Zu bearbeitende Aufgaben -
1. Entnehmen Sie dem Artikel über das Arbeitslosengeld II wortgetreu die Passage von „Steinhagener berichtet von“ bis einschließlich „Hartz IV passieren kann . . .“.
2. Beantworten Sie anhand des Artikels über das Arbeitslosengeld II die folgenden Fragen.
(a) Wie alt ist Berthold Fechtner?
(b) An welchem Tag erhielt er den Bescheid über das Arbeitslosengeld II?
(c) Wie viele Quadratmeter Wohnfläche werden für drei Personen angerechnet?

Steinhagener berichtet von ersten Erfahrungen mit dem neuen Arbeitslosengeld II

Von Annemarie Bluhm-Weinhold
Steinhagen (WB). Allein gelassen fühlt er sich. Und uninformiert. »Man hängt völlig in der Luft«, beklagt Berthold Fechtner. Der 50-jährige Steinhagener gehört zu den Arbeitslosen, die seit dem 1. Januar Arbeitslosengeld II bekommen. Doch das neue System stellt sich als undurchdringlicher bürokratischer Dschungel dar. Im Gespräch mit dem WESTFALEN-BLATT schildert er, was einem mit Hartz IV passieren kann . . .

Dass er nun monatlich fast 75 Prozent weniger Geld hat, das ist nur das eine - aber das Schlimmste. Bis zum 19. Dezember bekam der Industriekaufmann, dessen Firma Anfang 2002 die Insolvenz angemeldet hatte, Arbeitslosengeld, seitdem Arbeitslosenhilfe. Statt bisher rund 1300 Euro pro Monat stehen ihm laut des Bescheides über Arbeitslosengeld II (ALG II), den er am 30. Dezember erhielt, nur noch 345,99 Euro im Monat zu. Ein Schock: »Das reicht hinten und vorne nicht.«
Dass er aber derzeit nicht einmal erfahren kann, wie die Höhe seines ALG II zustande kommt, das ist das andere. Und das ärgert den Steinhagener maßlos. Auskünfte zu bekommen, gestaltet sich als ausgesprochen schwierig. Gleich am Montag wurde Berthold Fechtner mit seinem Bescheid vorstellig im Steinhagener Sozialamt, das jetzt als Dienststelle Steinhagen der zuständigen Arbeitsgemeinschaft GT aktiv Gmbh Aufgaben vor Ort übernommen hat (siehe dazu auch das untenstehende Interview). Doch das Arbeitsamt hatte Fechtners Akte noch nicht geschickt. Erst gestern war sie in Steinhagen eingetroffen und so komplex, dass der Sachbearbeiter den 50-Jährigen nur um einige Tage Aufschub bitten konnte, um sich selbst erst einmal in den Fall einarbeiten und dann fundierte Informationen geben zu können.
Und die braucht Berthold Fechtner dringend, denn gegen den Bescheid legt er Widerspruch ein. Eine Begründung muss er in den nächsten drei Wochen nachreichen. Dafür aber muss er genau wissen, welche seiner finanziellen Verpflichtungen nicht berücksichtigt wurden. Da ist etwa das Haus, das weiter abbezahlt werden muss. Über 110 Quadratmetern Wohnfläche verfügt es, für drei Personen werden aber nur 75 Quadratmeter angerechnet.

Unbearbeitete Datensätze -
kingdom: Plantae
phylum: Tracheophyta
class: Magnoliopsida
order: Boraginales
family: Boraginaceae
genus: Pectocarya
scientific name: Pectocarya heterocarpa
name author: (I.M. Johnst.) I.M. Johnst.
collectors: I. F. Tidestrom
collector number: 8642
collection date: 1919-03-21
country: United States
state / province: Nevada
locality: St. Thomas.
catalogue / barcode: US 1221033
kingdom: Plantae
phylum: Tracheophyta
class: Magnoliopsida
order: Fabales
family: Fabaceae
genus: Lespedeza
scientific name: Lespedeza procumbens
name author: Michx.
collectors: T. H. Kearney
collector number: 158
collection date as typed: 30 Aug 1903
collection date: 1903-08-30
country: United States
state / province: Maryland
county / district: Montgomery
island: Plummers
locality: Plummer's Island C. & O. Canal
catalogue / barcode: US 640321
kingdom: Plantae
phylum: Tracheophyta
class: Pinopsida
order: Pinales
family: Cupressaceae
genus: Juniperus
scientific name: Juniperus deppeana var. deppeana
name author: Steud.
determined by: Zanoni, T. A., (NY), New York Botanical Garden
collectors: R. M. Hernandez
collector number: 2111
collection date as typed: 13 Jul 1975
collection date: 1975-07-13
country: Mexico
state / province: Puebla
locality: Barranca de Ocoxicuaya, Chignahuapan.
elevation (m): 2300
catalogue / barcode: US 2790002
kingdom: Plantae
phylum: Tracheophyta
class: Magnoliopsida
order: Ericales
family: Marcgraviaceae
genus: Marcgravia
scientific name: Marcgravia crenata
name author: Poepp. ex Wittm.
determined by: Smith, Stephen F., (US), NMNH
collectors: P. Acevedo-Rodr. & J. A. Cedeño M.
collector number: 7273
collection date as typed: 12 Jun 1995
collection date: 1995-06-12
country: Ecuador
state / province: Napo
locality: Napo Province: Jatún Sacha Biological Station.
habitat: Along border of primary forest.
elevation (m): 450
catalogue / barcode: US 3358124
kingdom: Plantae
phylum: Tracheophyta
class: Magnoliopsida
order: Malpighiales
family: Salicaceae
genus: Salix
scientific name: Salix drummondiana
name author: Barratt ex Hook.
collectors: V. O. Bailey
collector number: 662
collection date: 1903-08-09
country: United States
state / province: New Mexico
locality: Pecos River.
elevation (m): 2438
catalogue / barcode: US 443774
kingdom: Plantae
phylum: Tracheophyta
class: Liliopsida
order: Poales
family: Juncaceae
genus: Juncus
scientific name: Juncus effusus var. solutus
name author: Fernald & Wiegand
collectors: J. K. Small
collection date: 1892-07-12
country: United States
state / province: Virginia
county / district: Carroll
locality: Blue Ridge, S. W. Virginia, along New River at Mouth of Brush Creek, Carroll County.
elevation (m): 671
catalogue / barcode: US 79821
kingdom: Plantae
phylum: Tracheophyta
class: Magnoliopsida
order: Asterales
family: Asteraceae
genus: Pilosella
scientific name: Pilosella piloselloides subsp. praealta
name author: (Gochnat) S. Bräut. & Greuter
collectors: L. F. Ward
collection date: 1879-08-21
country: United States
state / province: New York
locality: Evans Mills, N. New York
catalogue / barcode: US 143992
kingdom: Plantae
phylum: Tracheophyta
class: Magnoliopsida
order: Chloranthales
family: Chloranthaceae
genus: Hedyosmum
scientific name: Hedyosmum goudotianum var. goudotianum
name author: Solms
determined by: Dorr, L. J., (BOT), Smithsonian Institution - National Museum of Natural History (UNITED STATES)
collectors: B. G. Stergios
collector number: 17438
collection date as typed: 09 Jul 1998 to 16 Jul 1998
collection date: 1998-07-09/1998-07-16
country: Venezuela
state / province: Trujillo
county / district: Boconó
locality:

Richtige Lösungen -
1.
Steinhagener berichtet von ersten Erfahrungen mit dem neuen Arbeitslosengeld II

Von Annemarie Bluhm-Weinhold
Steinhagen (WB). Allein gelassen fühlt er sich. Und uninformiert. »Man hängt völlig in der Luft«, beklagt Berthold Fechtner. Der 50-jährige Steinhagener gehört zu den Arbeitslosen, die seit dem 1. Januar Arbeitslosengeld II bekommen. Doch das neue System stellt sich als undurchdringlicher bürokratischer Dschungel dar. Im Gespräch mit dem WESTFALEN-BLATT schildert er, was einem mit Hartz IV passieren kann . . .

2.
(a) Berthold Fechtner ist 50 Jahre alt.
(b) Er erhielt den Bescheid am 30. Dezember.
(c) Für drei Personen werden 75 Quadratmeter angerechnet.